Dataset records:
BEGIN

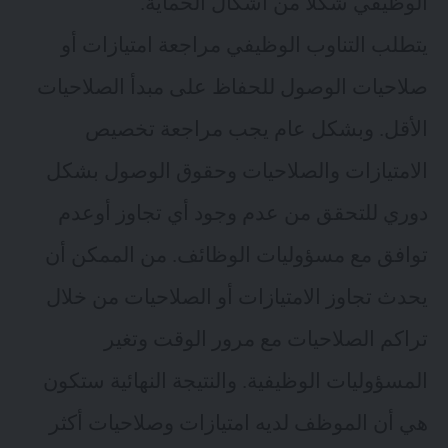
الوظيفي شكلاً من أشكال الحماية.
يتطلب التناوب الوظيفي مراجعة امتيازات أو
صلاحيات الوصول للحفاظ على مبدأ الصلاحيات
الأقل. وبشكل عام يجب مراجعة تخصيص
الامتيازات والصلاحيات وحقوق الوصول بشكل
دوري للتحقق من عدم وجود أي تجاوز أوعدم
توافق مع مسؤوليات الوظائف. من الممكن أن
يحدث تجاوز الامتيازات أو الصلاحيات من خلال
تراكم الصلاحيات مع مرور الوقت وتغير
المسؤوليات الوظيفية. والنتيجة النهائية ستكون
هي أن الموظف لديه امتيازات وصلاحيات أكثر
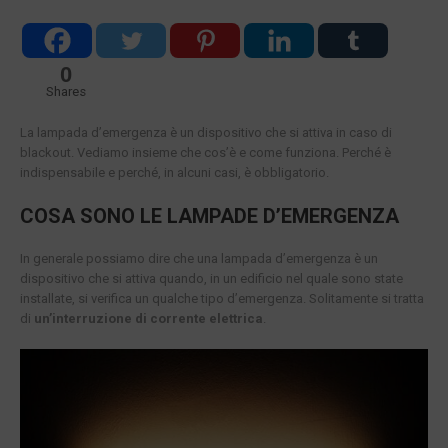
0
Shares
La lampada d’emergenza è un dispositivo che si attiva in caso di
blackout. Vediamo insieme che cos’è e come funziona. Perché è
indispensabile e perché, in alcuni casi, è obbligatorio.
COSA SONO LE LAMPADE D’EMERGENZA
In generale possiamo dire che una lampada d’emergenza è un
dispositivo che si attiva quando, in un edificio nel quale sono state
installate, si verifica un qualche tipo d’emergenza. Solitamente si tratta
di
un’interruzione di corrente elettrica
.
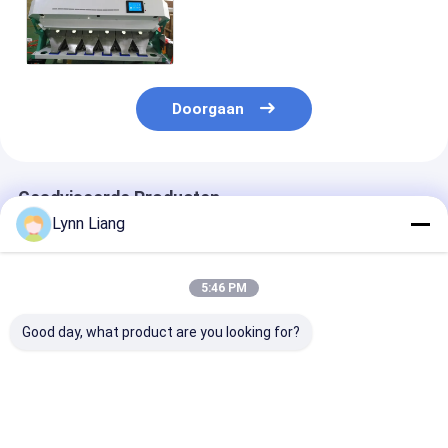
Amandelkleur van de de
Kleurensorteermachine de
Kleurensorteerder
Doorgaan
Geadviseerde Producten
Lynn Liang
5:46 PM
Good day, what product are you looking for?
Hoge Efficiëntie
WENYAO High
WENYAO CE-
Noten Kleur Sorter
Precision 2 Channel
gecertificeerd
Pistachenoten
Nut Color Sorter
kanalen Intelli
Hazelnoten
Verwijder
optische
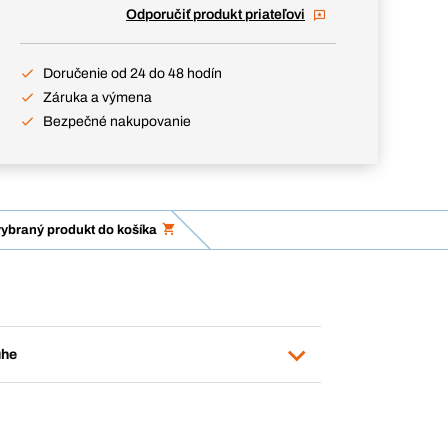
Odporučiť produkt priateľovi
Doručenie od 24 do 48 hodín
Záruka a výmena
Bezpečné nakupovanie
vybraný produkt do košíka
uhe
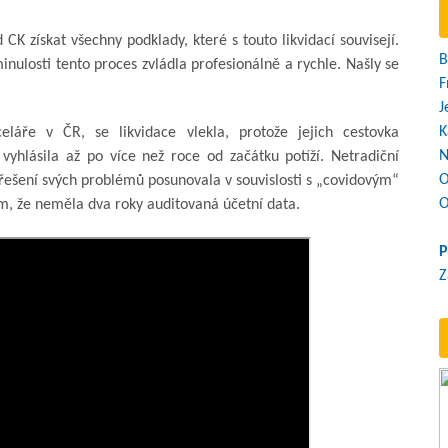
CK získat všechny podklady, které s touto likvidací souvisejí.
B
minulosti tento proces zvládla profesionálně a rychle. Našly se
F
J
K
eláře v ČR, se likvidace vlekla, protože jejich cestovka
N
yhlásila až po více než roce od začátku potíží. Netradiční
O
řešení svých problémů posunovala v souvislosti s „covidovým“
O
, že neměla dva roky auditovaná účetní data.
P
Z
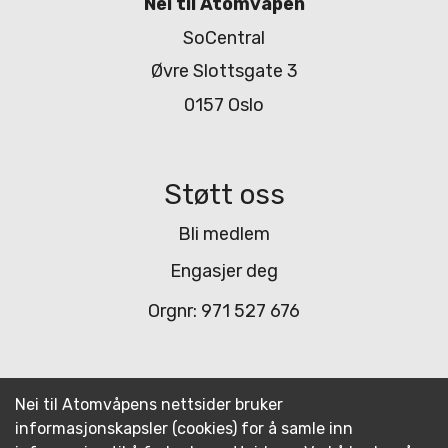
Nei til Atomvåpen
SoCentral
Øvre Slottsgate 3
0157 Oslo
Støtt oss
Bli medlem
Engasjer deg
Orgnr: 971 527 676
Mer informasjon
Nei til Atomvåpens nettsider bruker
informasjonskapsler (cookies) for å samle inn
Kontakt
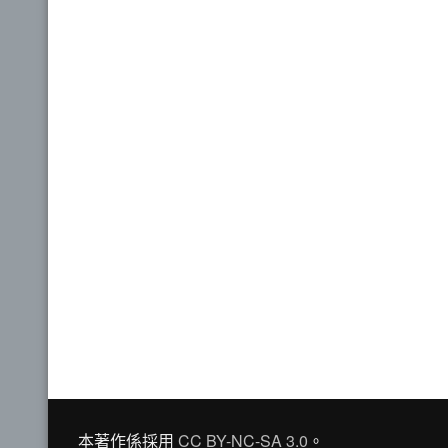
本著作係採用
CC BY-NC-SA 3.0
。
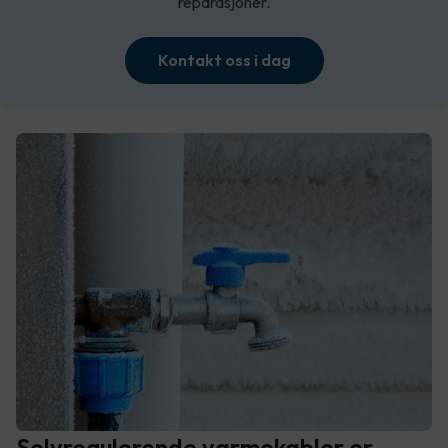
reparasjoner.
Kontakt oss i dag
Selvregulerende varmekabler er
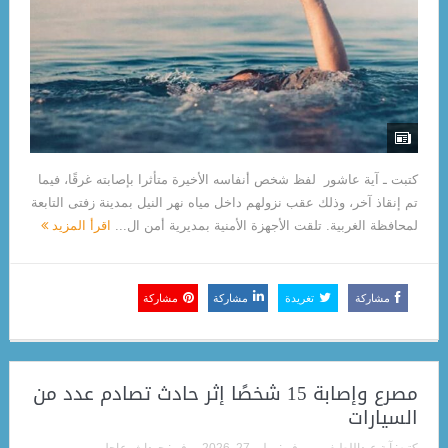
كتبت ـ آية عاشور لفظ شخص أنفاسه الأخيرة متأثرا بإصابته غرقًا، فيما
تم إنقاذ آخر، وذلك عقب نزولهم داخل مياه نهر النيل بمدينة زفتى التابعة
لمحافظة الغربية. تلقت الأجهزة الأمنية بمديرية أمن ال...
اقرأ المزيد
مشاركة
تغريدة
مشاركة
مشاركة
مصرع وإصابة 15 شخصًا إثر حادث تصادم عدد من
السيارات
كتبه:
آية عبداللطيف
فى:
يوليو 27, 2026
فى:
حوداث
,
عاجل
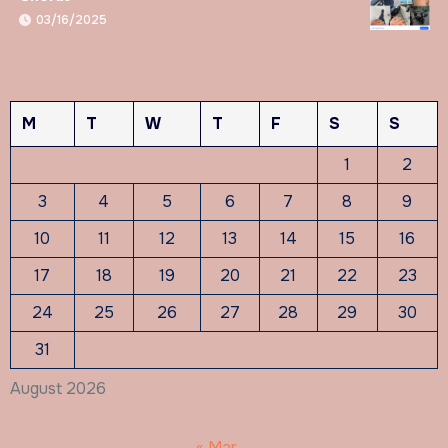
03/16/2025
M
T
W
T
F
S
S
1
2
3
4
5
6
7
8
9
10
11
12
13
14
15
16
17
18
19
20
21
22
23
24
25
26
27
28
29
30
31
August 2026
« Mar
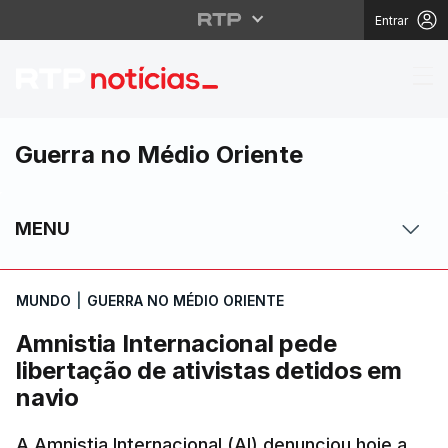
Entrar
Amnistia Internacional
Guerra no Médio Oriente
MENU
MUNDO
|
GUERRA NO MÉDIO ORIENTE
Amnistia Internacional pede
libertação de ativistas detidos em
navio
A Amnistia Internacional (AI) denunciou hoje a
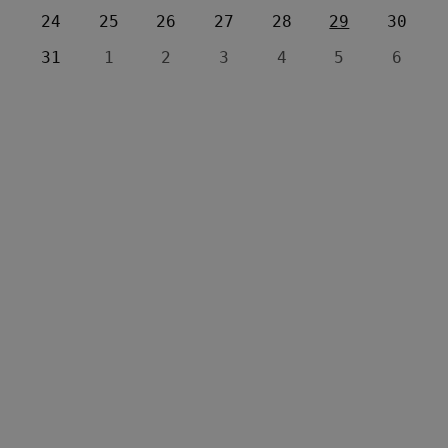
24
25
26
27
28
29
30
31
1
2
3
4
5
6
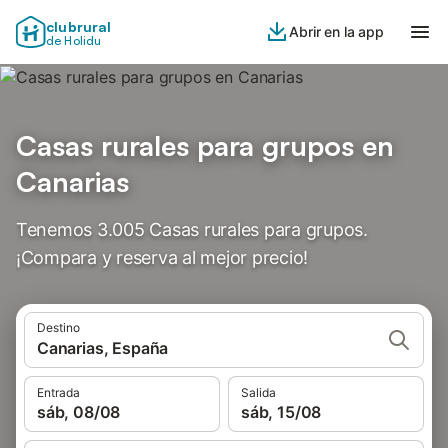
clubrural
Abrir en la app
de Holidu
Casas rurales para grupos en
Canarias
Tenemos 3.005 Casas rurales para grupos.
¡Compara y reserva al mejor precio!
Destino
Canarias, España
Entrada
Salida
sáb, 08/08
sáb, 15/08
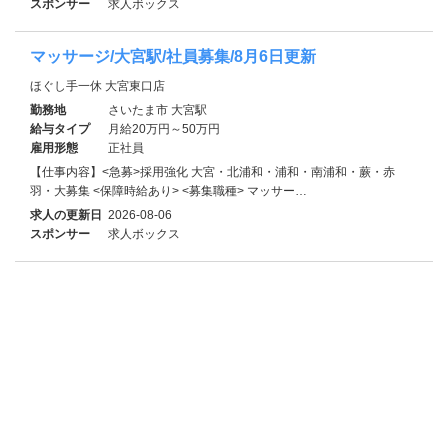
スポンサー
求人ボックス
マッサージ/大宮駅/社員募集/8月6日更新
ほぐし手一休 大宮東口店
勤務地
さいたま市 大宮駅
給与タイプ
月給20万円～50万円
雇用形態
正社員
【仕事内容】<急募>採用強化 大宮・北浦和・浦和・南浦和・蕨・赤
羽・大募集 <保障時給あり> <募集職種> マッサー…
求人の更新日
2026-08-06
スポンサー
求人ボックス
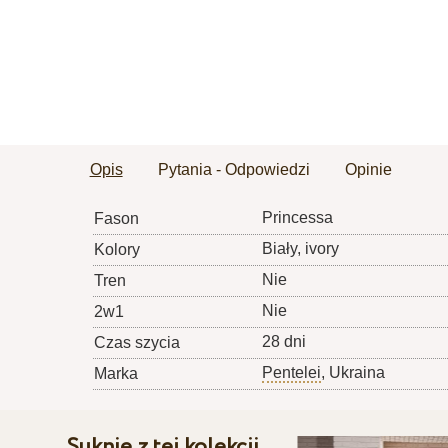
Opis
Pytania - Odpowiedzi
Opinie
Princessa
Fason
Biały, ivory
Kolory
Nie
Tren
Nie
2w1
28 dni
Czas szycia
Pentelei
, Ukraina
Marka
Suknie z tej kolekcji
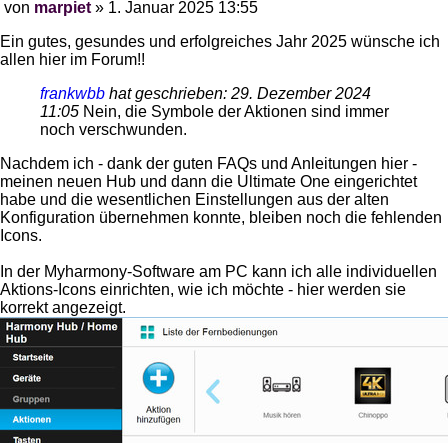
von
marpiet
»
1. Januar 2025 13:55
Beitrag
Ein gutes, gesundes und erfolgreiches Jahr 2025 wünsche ich
allen hier im Forum!!
frankwbb
hat geschrieben:
29. Dezember 2024
11:05
Nein, die Symbole der Aktionen sind immer
noch verschwunden.
Nachdem ich - dank der guten FAQs und Anleitungen hier -
meinen neuen Hub und dann die Ultimate One eingerichtet
habe und die wesentlichen Einstellungen aus der alten
Konfiguration übernehmen konnte, bleiben noch die fehlenden
Icons.
In der Myharmony-Software am PC kann ich alle individuellen
Aktions-Icons einrichten, wie ich möchte - hier werden sie
korrekt angezeigt.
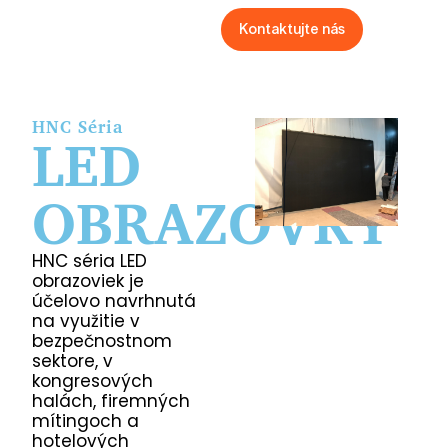
Kontaktujte nás
HNC Séria
LED
OBRAZOVKY
HNC séria LED
obrazoviek je
účelovo navrhnutá
na využitie v
bezpečnostnom
sektore, v
kongresových
halách, firemných
mítingoch a
hotelových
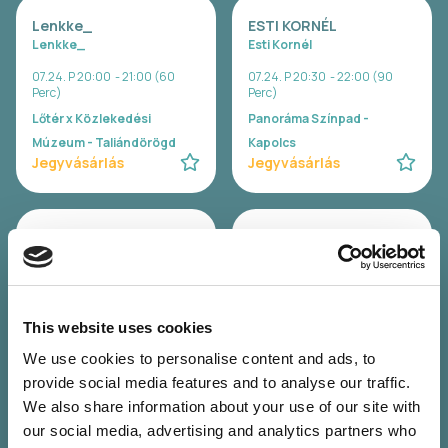
Lenkke_
ESTI KORNÉL
Lenkke_
Esti Kornél
07.24. P 20:00 - 21:00 (60
07.24. P 20:30 - 22:00 (90
Perc)
Perc)
Lőtér x Közlekedési
Panoráma Színpad -
Múzeum - Taliándörögd
Kapolcs
Jegyvásárlás
Jegyvásárlás
SISI
ELEFÁNT
Sisi
Elefánt
07.24. P 22:00 - 23:30 (90
07.24. P 23:00 - 00:30 (90
Perc)
Perc)
This website uses cookies
Lőtér x Közlekedési
Panoráma Színpad -
We use cookies to personalise content and ads, to
Múzeum - Taliándörögd
Kapolcs
Jegyvásárlás
Jegyvásárlás
provide social media features and to analyse our traffic.
We also share information about your use of our site with
our social media, advertising and analytics partners who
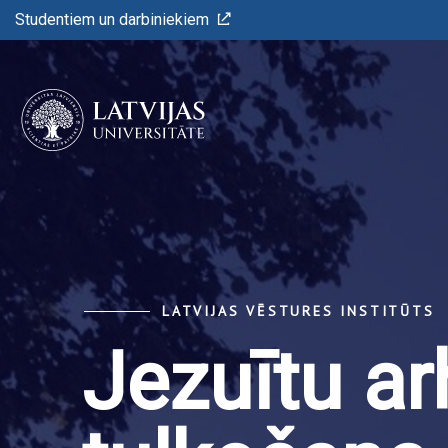
Studentiem un darbiniekiem
LATVIJAS VĒSTURES INSTITŪTS
Jezuītu a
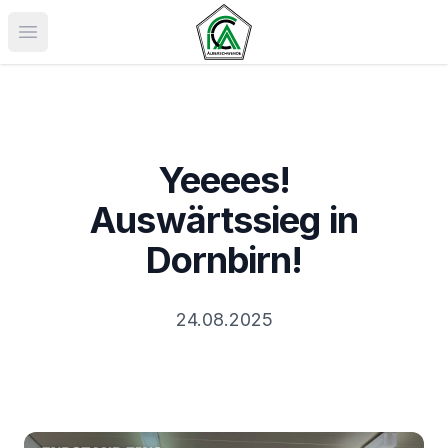
Menü öffnen
Yeeees!
Auswärtssieg in
Dornbirn!
24.08.2025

END

Exercise:
Quote the listing from the line that contains "CK získat všechny" through the line that contains "Suknie z tej kolekcji", including both of those lines. Leave out the picture lines.

Answer area:
CK získat všechny podklady, které s touto likvidací souvisejí.
B
minulosti tento proces zvládla profesionálně a rychle. Našly se
F
J
K
eláře v ČR, se likvidace vlekla, protože jejich cestovka
N
yhlásila až po více než roce od začátku potíží. Netradiční
O
řešení svých problémů posunovala v souvislosti s „covidovým“
O
, že neměla dva roky auditovaná účetní data.
P
Z
Nei til Atomvåpen
SoCentral
Øvre Slottsgate 3
0157 Oslo
Støtt oss
Bli medlem
Engasjer deg
Orgnr: 971 527 676
Mer informasjon
Nei til Atomvåpens nettsider bruker
informasjonskapsler (cookies) for å samle inn
Kontakt
本著作係採用
CC BY-NC-SA 3.0
。
reparasjoner.
Kontakt oss i dag
Selvregulerende varmekabler er
كتبت ـ آية عاشور لفظ شخص أنفاسه الأخيرة متأثرا بإصابته غرقًا، فيما
تم إنقاذ آخر، وذلك عقب نزولهم داخل مياه نهر النيل بمدينة زفتى التابعة
لمحافظة الغربية. تلقت الأجهزة الأمنية بمديرية أمن ال...
اقرأ المزيد
مشاركة
تغريدة
مشاركة
مشاركة
مصرع وإصابة 15 شخصًا إثر حادث تصادم عدد من
السيارات
كتبه:
آية عبداللطيف
فى:
يوليو 27, 2026
فى:
حوداث
,
عاجل
03/16/2025
M
T
W
T
F
S
S
1
2
3
4
5
6
7
8
9
10
11
12
13
14
15
16
17
18
19
20
21
22
23
24
25
26
27
28
29
30
31
August 2026
« Mar
Entrar
Amnistia Internacional
Guerra no Médio Oriente
MENU
MUNDO
|
GUERRA NO MÉDIO ORIENTE
Amnistia Internacional pede
libertação de ativistas detidos em
navio
A Amnistia Internacional (AI) denunciou hoje a
24
25
26
27
28
29
30
31
1
2
3
4
5
6
clubrural
Abrir en la app
de Holidu
Casas rurales para grupos en
Canarias
Tenemos 3.005 Casas rurales para grupos.
¡Compara y reserva al mejor precio!
Destino
Canarias, España
Entrada
Salida
sáb, 08/08
sáb, 15/08
スポンサー
求人ボックス
マッサージ/大宮駅/社員募集/8月6日更新
ほぐし手一休 大宮東口店
勤務地
さいたま市 大宮駅
給与タイプ
月給20万円～50万円
雇用形態
正社員
【仕事内容】<急募>採用強化 大宮・北浦和・浦和・南浦和・蕨・赤
羽・大募集 <保障時給あり> <募集職種> マッサー…
求人の更新日
2026-08-06
スポンサー
求人ボックス
Opis
Pytania - Odpowiedzi
Opinie
Princessa
Fason
Biały, ivory
Kolory
Nie
Tren
Nie
2w1
28 dni
Czas szycia
Pentelei
, Ukraina
Marka
Suknie z tej kolekcji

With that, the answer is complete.